Para ir un poco más allá

Pasa un paño ligeramente humedecido con agua y una gota de lavavajillas por las zonas cercanas a los fogones una vez por semana. La grasa reciente necesita mucho menos esfuerzo que una película acumulada durante meses.

Durante la cocción, utiliza la campana extractora cuando corresponda y limpia sus filtros con la frecuencia recomendada por el fabricante. Un filtro saturado pierde eficacia y puede favorecer la acumulación de grasa alrededor de la zona de cocción.

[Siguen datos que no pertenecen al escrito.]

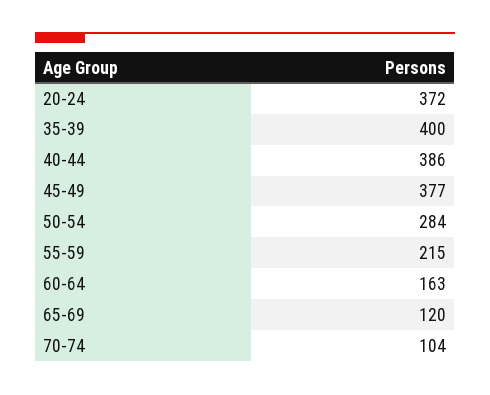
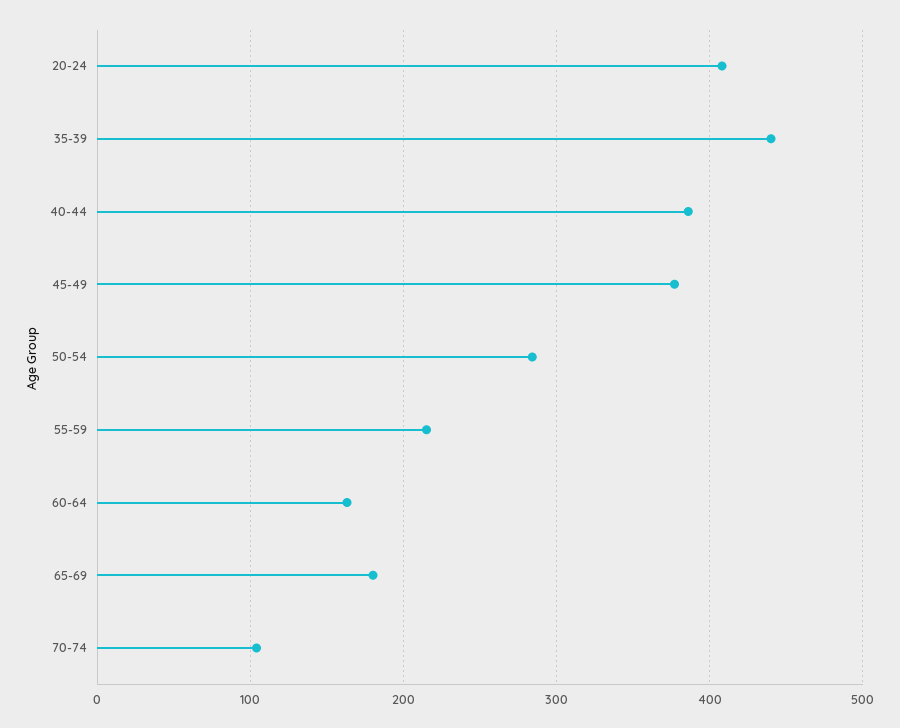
  {
-   "20-24": 372,
+   "20-24": 410,
-   "35-39": 400,
+   "35-39": 440,
    "40-44": 386,
    "45-49": 377,
    "50-54": 284,
    "55-59": 215,
    "60-64": 163,
-   "65-69": 120,
+   "65-69": 180,
    "70-74": 104
  }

Para muebles con acabado mate, brillante, lacado o madera natural, conserva las instrucciones de mantenimiento del fabricante: productos aparentemente suaves pueden producir resultados distintos según el revestimiento.

Preguntas frecuentes

¿Puedo utilizar vinagre para quitar la grasa?

No es necesario para una limpieza habitual. Además, las soluciones ácidas pueden no ser adecuadas para determinados acabados, piedras naturales y componentes metálicos. Agua tibia y lavavajillas suelen ser una opción inicial más conservadora.

¿Por qué los muebles siguen pegajosos después de limpiarlos?

Puede quedar grasa sin retirar o demasiado detergente sobre la superficie. Pasa un paño limpio ligeramente humedecido con agua y seca. Si continúa pegajosa, repite el desengrasado suavemente.

¿Puedo utilizar un desengrasante de cocina?

Sí, siempre que su etiqueta indique que es compatible con el material y acabado de tus muebles. Haz primero una prueba en una zona discreta y respeta exactamente el tiempo de actuación indicado.

¿Cómo evito que vuelva a acumularse tanta grasa?

Limpia las salpicaduras cuando todavía están recientes y realiza una pasada semanal por los muebles próximos a los fogones. Un mantenimiento de 5 minutos suele evitar posteriormente una limpieza mucho más laboriosa.